> Exercise aim:
List every line of the data below as a numbered list, skipping blank lines and leaving out the picture lines.

Source material START

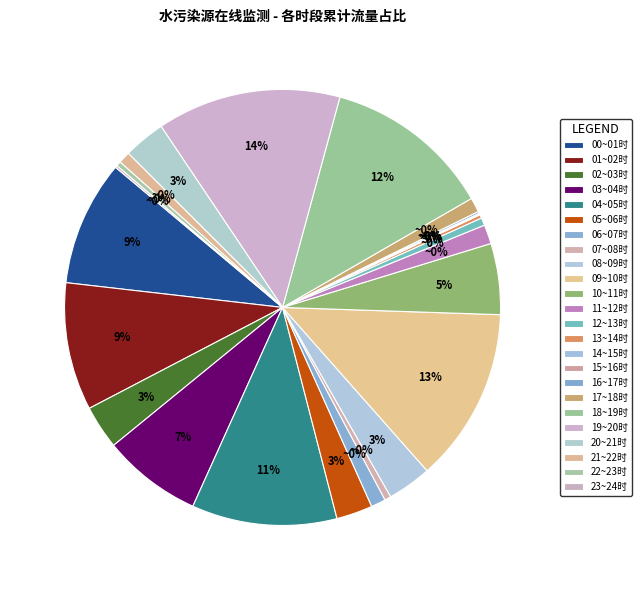

Combined, do 19~20时 and 12~13时 account for over 50%?

No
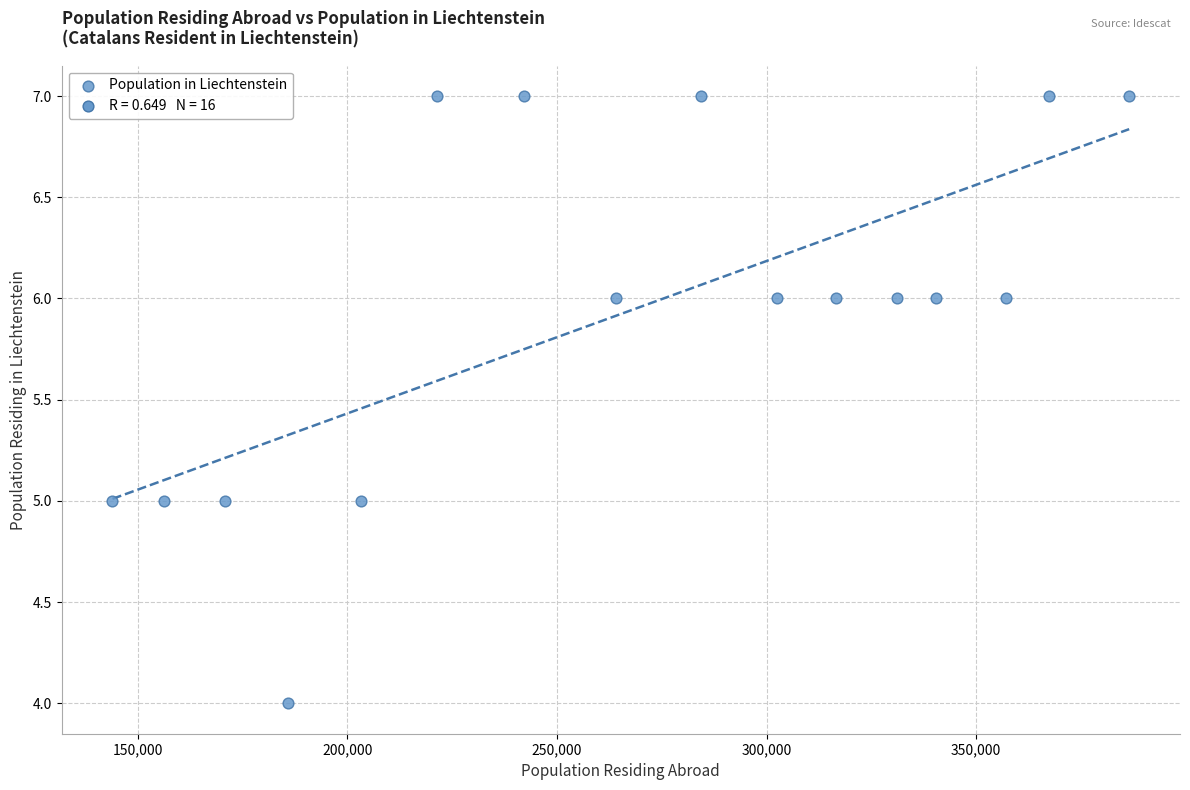

What is the range of X values (max minus min)?

242484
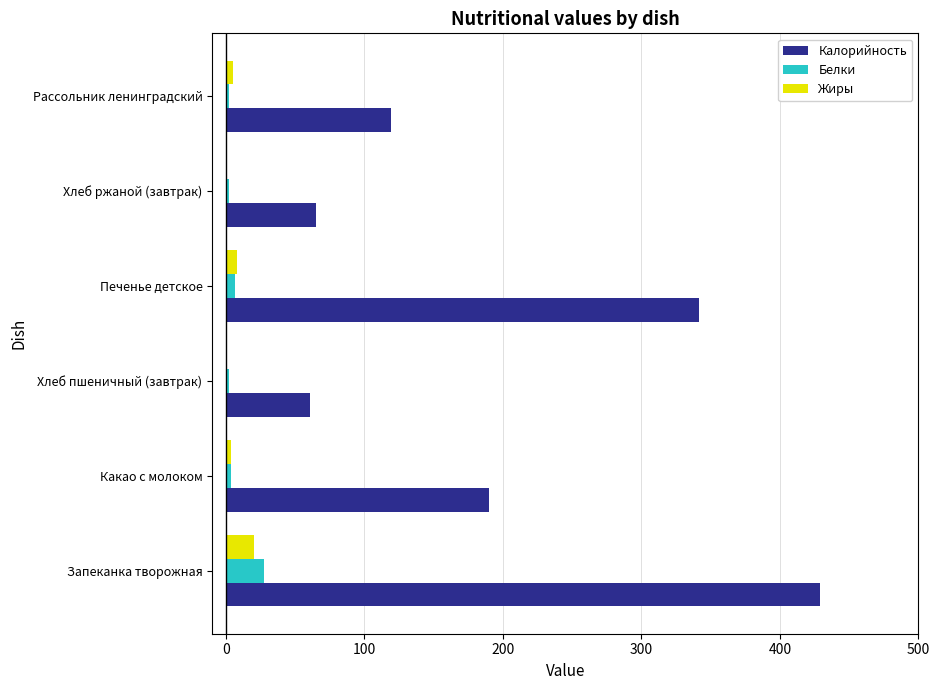

The Калорийность series shows 60.5 at Хлеб пшеничный (завтрак). True or false?

True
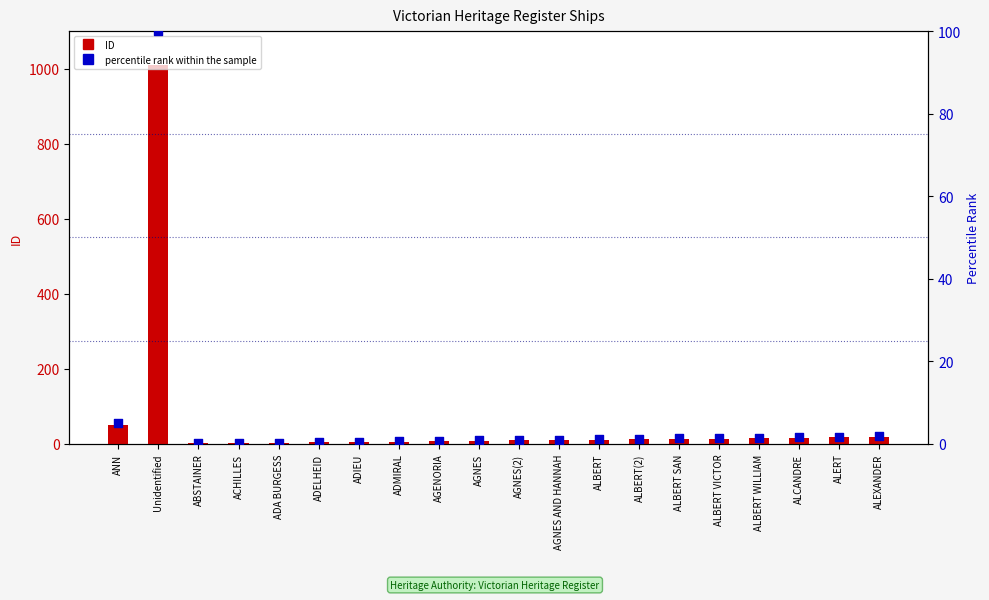

What is the total value across all series at AGNES AND HANNAH?

11.0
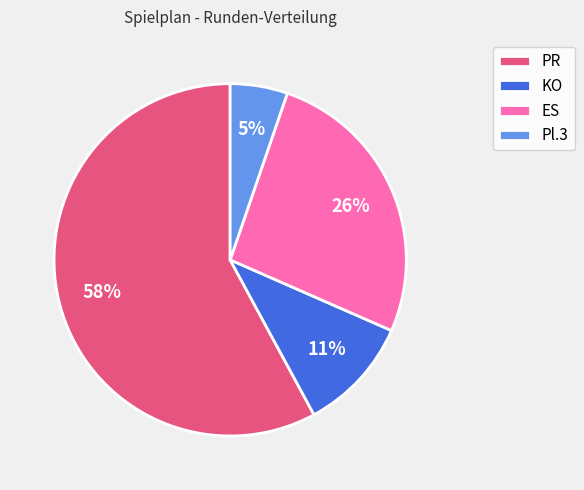

How many slices are in this pie chart?

4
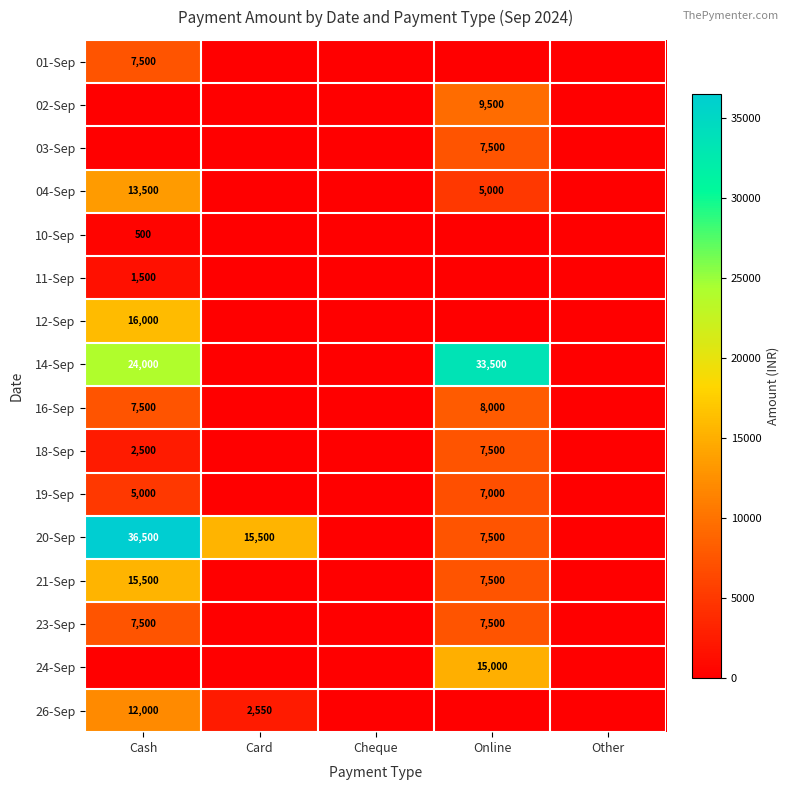

Which category has the highest value across all series?

Cash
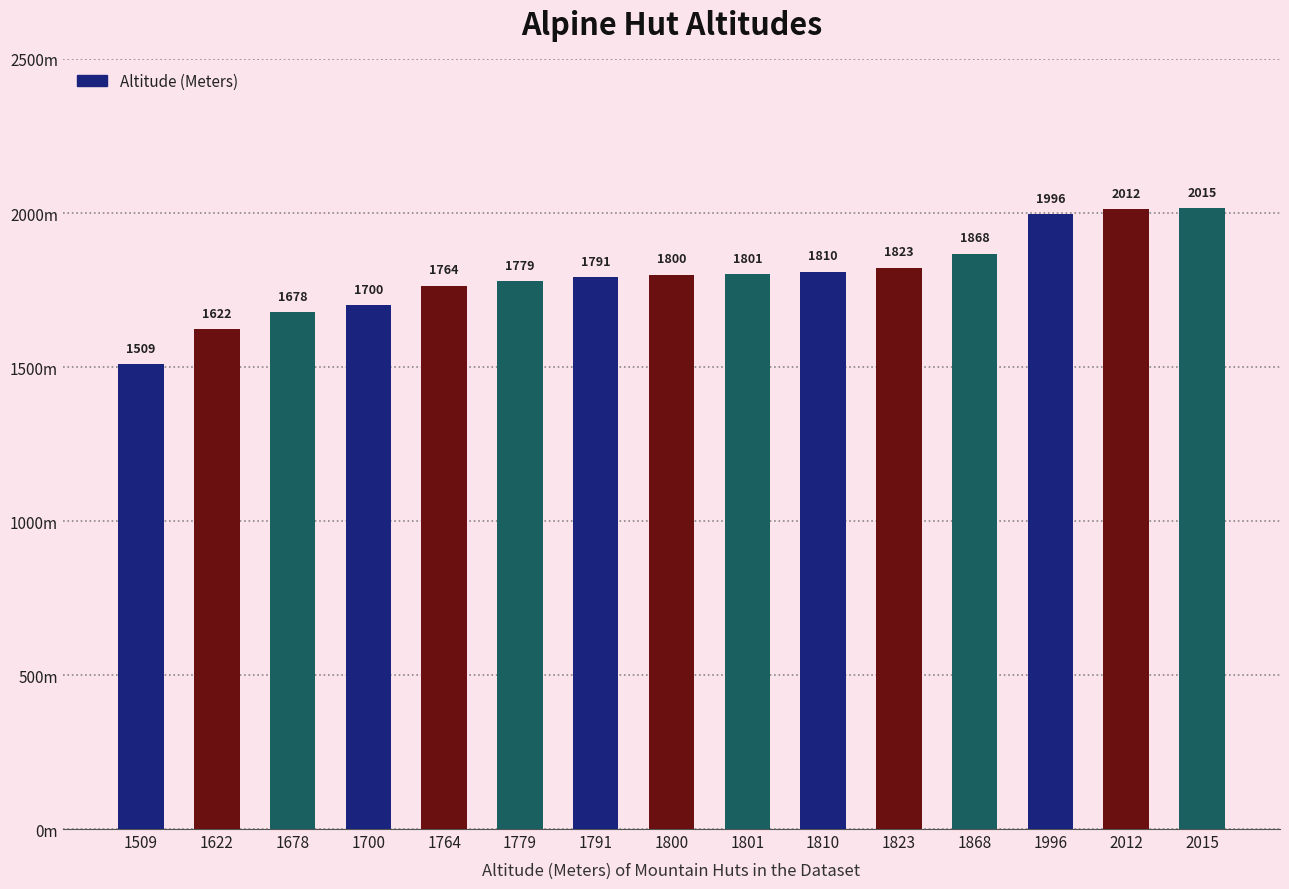

What is the value of the 10th bar from the left?

1810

Source material END

> Output below:
1. Combined, do 19~20时 and 12~13时 account for over 50%?
2. No
3. What is the range of X values (max minus min)?
4. 242484
5. The Калорийность series shows 60.5 at Хлеб пшеничный (завтрак). True or false?
6. True
7. What is the total value across all series at AGNES AND HANNAH?
8. 11.0
9. How many slices are in this pie chart?
10. 4
11. Which category has the highest value across all series?
12. Cash
13. What is the value of the 10th bar from the left?
14. 1810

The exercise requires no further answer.